* [Directions]: The data below should be duplicated in full, unchanged.

(Dataset excerpts)
******

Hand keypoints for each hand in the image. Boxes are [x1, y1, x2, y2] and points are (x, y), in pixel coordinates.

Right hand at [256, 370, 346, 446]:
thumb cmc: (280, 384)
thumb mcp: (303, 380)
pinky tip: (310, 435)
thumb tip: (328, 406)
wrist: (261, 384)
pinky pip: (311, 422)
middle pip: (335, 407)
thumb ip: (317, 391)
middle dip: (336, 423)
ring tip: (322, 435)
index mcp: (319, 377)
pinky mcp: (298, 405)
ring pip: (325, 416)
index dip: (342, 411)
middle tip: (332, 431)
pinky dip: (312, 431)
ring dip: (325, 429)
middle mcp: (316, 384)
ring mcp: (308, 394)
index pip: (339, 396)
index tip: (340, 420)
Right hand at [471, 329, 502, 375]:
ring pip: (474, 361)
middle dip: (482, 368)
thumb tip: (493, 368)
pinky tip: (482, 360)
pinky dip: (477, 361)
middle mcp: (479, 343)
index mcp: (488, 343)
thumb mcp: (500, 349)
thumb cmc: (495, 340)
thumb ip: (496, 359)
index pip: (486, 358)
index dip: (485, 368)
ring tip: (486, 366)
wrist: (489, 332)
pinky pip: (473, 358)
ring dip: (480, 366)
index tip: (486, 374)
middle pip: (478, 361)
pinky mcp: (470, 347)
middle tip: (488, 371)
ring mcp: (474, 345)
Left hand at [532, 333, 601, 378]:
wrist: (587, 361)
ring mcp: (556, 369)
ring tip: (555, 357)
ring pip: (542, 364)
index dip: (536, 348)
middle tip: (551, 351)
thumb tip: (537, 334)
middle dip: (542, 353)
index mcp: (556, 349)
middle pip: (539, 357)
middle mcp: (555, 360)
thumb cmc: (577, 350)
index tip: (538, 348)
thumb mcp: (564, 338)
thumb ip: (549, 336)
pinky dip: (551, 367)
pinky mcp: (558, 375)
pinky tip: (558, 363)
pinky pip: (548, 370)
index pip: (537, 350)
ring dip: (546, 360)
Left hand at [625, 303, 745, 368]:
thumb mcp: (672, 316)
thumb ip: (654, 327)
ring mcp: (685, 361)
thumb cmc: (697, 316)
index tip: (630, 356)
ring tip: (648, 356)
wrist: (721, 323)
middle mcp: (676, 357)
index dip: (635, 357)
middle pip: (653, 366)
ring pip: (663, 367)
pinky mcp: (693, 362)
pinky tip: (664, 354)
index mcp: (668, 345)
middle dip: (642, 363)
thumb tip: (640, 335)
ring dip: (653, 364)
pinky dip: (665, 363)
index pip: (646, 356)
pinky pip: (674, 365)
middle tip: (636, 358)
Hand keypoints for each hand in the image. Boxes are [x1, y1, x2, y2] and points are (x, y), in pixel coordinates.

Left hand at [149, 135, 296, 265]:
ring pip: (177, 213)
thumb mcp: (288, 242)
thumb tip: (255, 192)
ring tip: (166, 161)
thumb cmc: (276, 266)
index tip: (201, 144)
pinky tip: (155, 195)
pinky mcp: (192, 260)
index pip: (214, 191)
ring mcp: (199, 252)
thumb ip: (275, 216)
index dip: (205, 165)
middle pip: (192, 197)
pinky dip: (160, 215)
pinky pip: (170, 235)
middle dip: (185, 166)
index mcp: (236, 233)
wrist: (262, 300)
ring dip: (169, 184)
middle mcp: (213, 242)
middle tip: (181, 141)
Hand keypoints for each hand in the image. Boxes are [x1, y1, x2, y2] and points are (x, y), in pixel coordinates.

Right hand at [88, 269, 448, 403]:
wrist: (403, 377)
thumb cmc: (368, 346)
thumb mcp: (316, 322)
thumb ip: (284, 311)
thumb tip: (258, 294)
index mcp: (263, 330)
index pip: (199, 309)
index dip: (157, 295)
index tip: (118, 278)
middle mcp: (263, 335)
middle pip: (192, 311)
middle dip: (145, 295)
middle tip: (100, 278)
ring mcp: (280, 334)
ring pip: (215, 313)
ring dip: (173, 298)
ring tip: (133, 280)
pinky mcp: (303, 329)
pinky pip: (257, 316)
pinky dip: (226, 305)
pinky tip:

******

* [Completed exercise]:
Hand keypoints for each hand in the image. Boxes are [x1, y1, x2, y2] and points are (x, y), in pixel coordinates.

Right hand at [256, 370, 346, 446]:
thumb cmc: (280, 384)
thumb mcp: (303, 380)
pinky tip: (310, 435)
thumb tip: (328, 406)
wrist: (261, 384)
pinky pip: (311, 422)
middle pip: (335, 407)
thumb ip: (317, 391)
middle dip: (336, 423)
ring tip: (322, 435)
index mcp: (319, 377)
pinky mcp: (298, 405)
ring pip: (325, 416)
index dip: (342, 411)
middle tip: (332, 431)
pinky dip: (312, 431)
ring dip: (325, 429)
middle mcp: (316, 384)
ring mcp: (308, 394)
index pip: (339, 396)
index tip: (340, 420)
Right hand at [471, 329, 502, 375]:
ring pip: (474, 361)
middle dip: (482, 368)
thumb tip: (493, 368)
pinky tip: (482, 360)
pinky dip: (477, 361)
middle mcp: (479, 343)
index mcp: (488, 343)
thumb mcp: (500, 349)
thumb cmc: (495, 340)
thumb ip: (496, 359)
index pip: (486, 358)
index dip: (485, 368)
ring tip: (486, 366)
wrist: (489, 332)
pinky pip: (473, 358)
ring dip: (480, 366)
index tip: (486, 374)
middle pip: (478, 361)
pinky mcp: (470, 347)
middle tip: (488, 371)
ring mcp: (474, 345)
Left hand at [532, 333, 601, 378]:
wrist: (587, 361)
ring mcp: (556, 369)
ring tip: (555, 357)
ring pip: (542, 364)
index dip: (536, 348)
middle tip: (551, 351)
thumb tip: (537, 334)
middle dip: (542, 353)
index mcp: (556, 349)
middle pip: (539, 357)
middle mcp: (555, 360)
thumb cmc: (577, 350)
index tip: (538, 348)
thumb mcp: (564, 338)
thumb ip: (549, 336)
pinky dip: (551, 367)
pinky mcp: (558, 375)
pinky tip: (558, 363)
pinky pip: (548, 370)
index pip: (537, 350)
ring dip: (546, 360)
Left hand at [625, 303, 745, 368]:
thumb mcp: (672, 316)
thumb ip: (654, 327)
ring mcp: (685, 361)
thumb cmc: (697, 316)
index tip: (630, 356)
ring tip: (648, 356)
wrist: (721, 323)
middle mcp: (676, 357)
index dip: (635, 357)
middle pip: (653, 366)
ring pip: (663, 367)
pinky mcp: (693, 362)
pinky tip: (664, 354)
index mcp: (668, 345)
middle dip: (642, 363)
thumb tip: (640, 335)
ring dip: (653, 364)
pinky dip: (665, 363)
index pip: (646, 356)
pinky pip: (674, 365)
middle tip: (636, 358)
Hand keypoints for each hand in the image. Boxes are [x1, y1, x2, y2] and points are (x, y), in pixel coordinates.

Left hand at [149, 135, 296, 265]:
ring pip: (177, 213)
thumb mcp: (288, 242)
thumb tip: (255, 192)
ring tip: (166, 161)
thumb cmc: (276, 266)
index tip: (201, 144)
pinky tip: (155, 195)
pinky mcp: (192, 260)
index pip: (214, 191)
ring mcp: (199, 252)
thumb ip: (275, 216)
index dip: (205, 165)
middle pip: (192, 197)
pinky dip: (160, 215)
pinky pip: (170, 235)
middle dip: (185, 166)
index mcp: (236, 233)
wrist: (262, 300)
ring dip: (169, 184)
middle mcp: (213, 242)
middle tip: (181, 141)
Hand keypoints for each hand in the image. Boxes are [x1, y1, x2, y2] and points are (x, y), in pixel coordinates.

Right hand at [88, 269, 448, 403]:
wrist: (403, 377)
thumb cmc: (368, 346)
thumb mcp: (316, 322)
thumb ip: (284, 311)
thumb tip: (258, 294)
index mcp: (263, 330)
index pip: (199, 309)
index dip: (157, 295)
index tip: (118, 278)
middle mcp: (263, 335)
middle pip: (192, 311)
middle dip: (145, 295)
middle tip: (100, 278)
ring mcp: (280, 334)
ring pip: (215, 313)
ring dip: (173, 298)
ring tip: (133, 280)
pinky mcp: (303, 329)
pinky pip: (257, 316)
pinky dip: (226, 305)
pinky tip:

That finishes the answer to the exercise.